A amizade entre Márcio e Milton foi reatada anos depois. “Em 2001, eu fiz um livro, que se chama ‘Assuntos de vento’. É um livro que eu conto as histórias da música daquela época. Tinha muita foto dele. E eu consegui o telefone para pedir permissão para usar. Ele até brincou, falou que eu tinha que pedir ao empresário dele, achei que fosse difícil. No final, ele não só falou que podia como que viria ao lançamento. Eu não acreditei. Ele já era o Milton Nascimento. E ele veio mesmo. E aí ele ficou amigo nosso de novo.” Milton ainda gravou uma música de Márcio, a “Não há paz”, com o Lúdica Música. O médico e músico diz que ele sempre foi mais calado mesmo. É o jeitinho dele, como disse os três mineiros entrevistados. “Ele é muito tímido. Está conversando eu e ele. Se você chegar, ele demora uns 40 minutos para falar de novo. De poucas palavras mesmo. Caladão mesmo, mas com frases precisas. Por exemplo, quando houve o tombamento do Central, ele foi entrevistado e falou: ‘Central, a emoção de todos nós’. E virou a frase do Central. São sacadas boas. Ele é um artista bruto e lapidado pelos parceiros. É um poço de inspiração. Quando eu toquei com ele no Central, uma música minha, a convite dele, era como se o Neymar me chamasse para jogar bola no Maracanã. Juiz de Fora, no Central, onde eu o conheci. É sensacional. Ainda mais para quem é amador, no sentido de amar a música mesmo”, diz Márcio.
A última turnê
Depois de tanta história, Milton, agora, se despede dos palcos. Durante a pandemia, ele ficou longe do contato com as pessoas, que é tão necessário para Milton. Isso acabou por deixá-lo debilitado. Mas foi anunciado que era hora de voltar para os palcos e, por fim, despedir, com “A última sessão de música”, que tem lotado os palcos do mundo todo. Para seus músicos, essa experiência tem sido, ao mesmo tempo, luto e alegria. “É o fim de um ciclo. É o fim de uma coisa maravilhosa. Por mais que o Bituca continue vivo, a gente é amigo e vai conviver, toda essa mecânica de pegar um voo, viajar, passar o som, ouvir a voz dele no fone. Isso terminar para mim é doloroso. Eu tenho muito carinho por ele.
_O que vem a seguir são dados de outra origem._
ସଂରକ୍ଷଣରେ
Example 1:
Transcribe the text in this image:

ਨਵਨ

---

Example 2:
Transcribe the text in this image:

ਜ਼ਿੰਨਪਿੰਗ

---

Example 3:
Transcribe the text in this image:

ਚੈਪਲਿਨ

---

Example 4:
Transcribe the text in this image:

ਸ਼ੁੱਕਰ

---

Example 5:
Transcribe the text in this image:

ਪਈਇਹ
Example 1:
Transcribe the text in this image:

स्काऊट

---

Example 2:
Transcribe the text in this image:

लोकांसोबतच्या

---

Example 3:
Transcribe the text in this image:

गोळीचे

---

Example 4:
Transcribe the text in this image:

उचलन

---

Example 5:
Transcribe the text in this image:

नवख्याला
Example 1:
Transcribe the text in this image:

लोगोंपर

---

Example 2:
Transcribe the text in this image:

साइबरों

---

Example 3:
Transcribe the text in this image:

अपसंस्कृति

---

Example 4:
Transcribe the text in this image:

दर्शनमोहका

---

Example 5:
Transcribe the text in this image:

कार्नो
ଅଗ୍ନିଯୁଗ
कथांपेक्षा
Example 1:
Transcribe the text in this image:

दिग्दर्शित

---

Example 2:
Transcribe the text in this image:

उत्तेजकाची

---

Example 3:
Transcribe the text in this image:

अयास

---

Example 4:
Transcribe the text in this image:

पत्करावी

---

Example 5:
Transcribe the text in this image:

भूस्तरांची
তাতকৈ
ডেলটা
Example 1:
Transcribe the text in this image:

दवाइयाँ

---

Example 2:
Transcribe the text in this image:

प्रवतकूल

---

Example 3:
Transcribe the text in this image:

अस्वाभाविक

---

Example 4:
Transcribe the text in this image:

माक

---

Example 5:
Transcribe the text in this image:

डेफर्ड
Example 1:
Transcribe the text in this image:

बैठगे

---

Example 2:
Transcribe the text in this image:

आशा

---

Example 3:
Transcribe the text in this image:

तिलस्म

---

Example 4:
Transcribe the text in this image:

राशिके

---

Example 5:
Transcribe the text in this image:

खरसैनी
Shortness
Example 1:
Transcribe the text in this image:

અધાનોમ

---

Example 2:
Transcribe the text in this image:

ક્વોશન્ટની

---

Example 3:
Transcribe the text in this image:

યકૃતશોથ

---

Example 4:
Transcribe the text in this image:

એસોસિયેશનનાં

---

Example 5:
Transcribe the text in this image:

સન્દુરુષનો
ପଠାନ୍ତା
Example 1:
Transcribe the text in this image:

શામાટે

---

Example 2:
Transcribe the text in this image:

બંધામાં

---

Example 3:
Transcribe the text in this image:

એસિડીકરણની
Eu gosto demais. Tem um monte de coisa que muda na lida. Mas eu acredito que a vida sempre surpreende. A gente colhe o que planta. E a gente segue levando a ideia dele”, afirma Lincoln.
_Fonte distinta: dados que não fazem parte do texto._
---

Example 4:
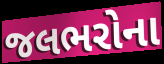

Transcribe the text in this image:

જલભરોના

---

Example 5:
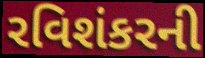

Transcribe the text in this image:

રવિશંકરની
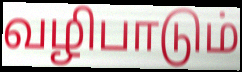
வழிபாடும்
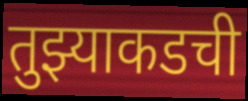
तुझ्याकडची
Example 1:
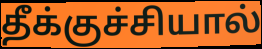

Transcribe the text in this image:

தீக்குச்சியால்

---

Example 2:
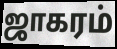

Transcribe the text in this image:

ஜாகரம்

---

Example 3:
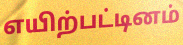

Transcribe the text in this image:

எயிற்பட்டினம்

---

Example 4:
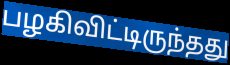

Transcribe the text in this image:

பழகிவிட்டிருந்தது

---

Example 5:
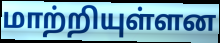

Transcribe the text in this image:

மாற்றியுள்ளன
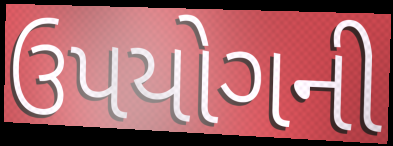
ઉપયોગની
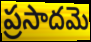
ప్రసాదమె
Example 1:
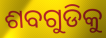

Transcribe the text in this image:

ଶବଗୁଡିକୁ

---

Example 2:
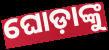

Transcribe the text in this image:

ଘୋଡ଼ାଙ୍କୁ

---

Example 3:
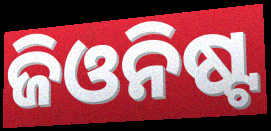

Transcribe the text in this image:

ଜିଓନିଷ୍ଟ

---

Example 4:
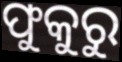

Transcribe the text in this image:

ଫୁକୁରୁ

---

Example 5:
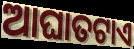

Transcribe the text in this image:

ଆଘାତଟାଏ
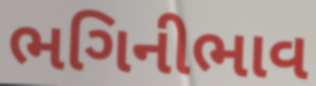
ભગિનીભાવ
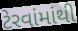
ટેરવાંમાંથી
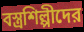
বস্ত্রশিল্পীদের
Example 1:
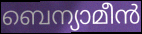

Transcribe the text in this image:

ബെന്യാമീൻ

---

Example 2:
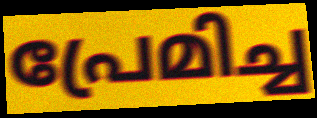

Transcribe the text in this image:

പ്രേമിച്ച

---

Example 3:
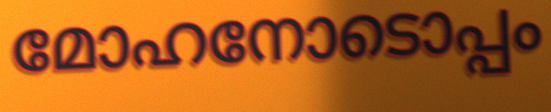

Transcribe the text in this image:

മോഹനോടൊപ്പം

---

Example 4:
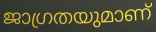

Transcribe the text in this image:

ജാഗ്രതയുമാണ്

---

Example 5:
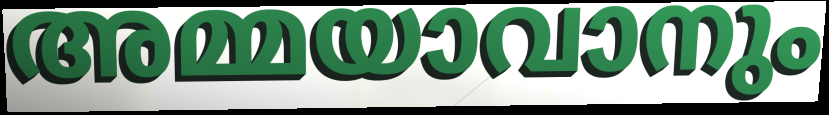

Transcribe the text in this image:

അമ്മയാവാനും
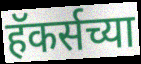
हॅकर्सच्या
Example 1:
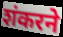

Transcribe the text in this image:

शंकरने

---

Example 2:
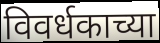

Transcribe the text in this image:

विवर्धकाच्या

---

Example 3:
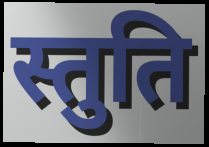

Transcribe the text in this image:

स्तुति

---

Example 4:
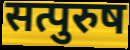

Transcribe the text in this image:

सत्पुरुष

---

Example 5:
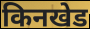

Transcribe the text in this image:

किनखेड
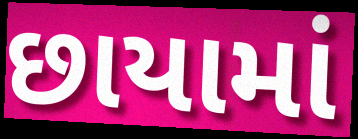
છાયામાં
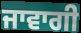
ਜਾਵਾਗੀ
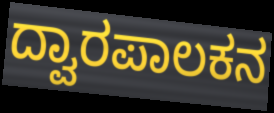
ದ್ವಾರಪಾಲಕನ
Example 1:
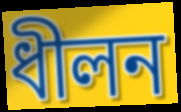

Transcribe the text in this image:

ধীলন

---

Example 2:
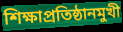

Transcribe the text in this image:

শিক্ষাপ্রতিষ্ঠানমুখী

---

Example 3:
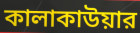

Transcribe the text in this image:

কালাকাউয়ার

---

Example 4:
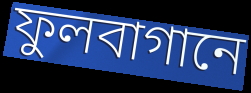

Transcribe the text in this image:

ফুলবাগানে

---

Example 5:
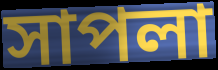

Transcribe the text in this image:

সাপলা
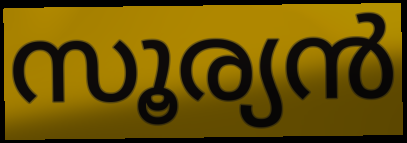
സൂര്യൻ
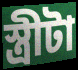
স্ত্রীটা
Já Wilson diz que prefere não pensar muito nisso. Mas viver essa experiência de rodar o mundo ao lado de seu Bituca é, também, uma maravilha. “Quanto mais ele cantava, mais feliz ele estava. E ele dá banho na gente. Todo mundo cansado e ele feliz. É uma força absurda. O show mais recente, ele estava cantando absurdamente. Não tem jeito de explicar.” Lincoln completa: “A ligação dele com o público, as viagens. Isso pôs o Milton de um jeito que é impressionante a força dele tocando. Você vê que o vigor está ali”.
“É outra coisa”
Falar sobre tudo de Milton, todos os discos e as histórias, é impossível. A travessia é longa. Ainda há muito pela frente. Descobre-se, ainda, muito sobre o menino Bituca. E nada explica essa força. A conclusão a que se chega é que, por mais genial que seja o seu trabalho, ele é mais ainda. “A música, a voz, ele: é tudo o que me atrai. E ele como pessoa ganha da música e da voz. É possível. O Bituca eu não vejo como ser humano, é um outro ser. É outra coisa. Através dele, eu acredito em coisas extraterrestres e em Deus. Ele é uma coisa diferente de tudo o que você pode imaginar. Não sei explicar”, finaliza Wilson.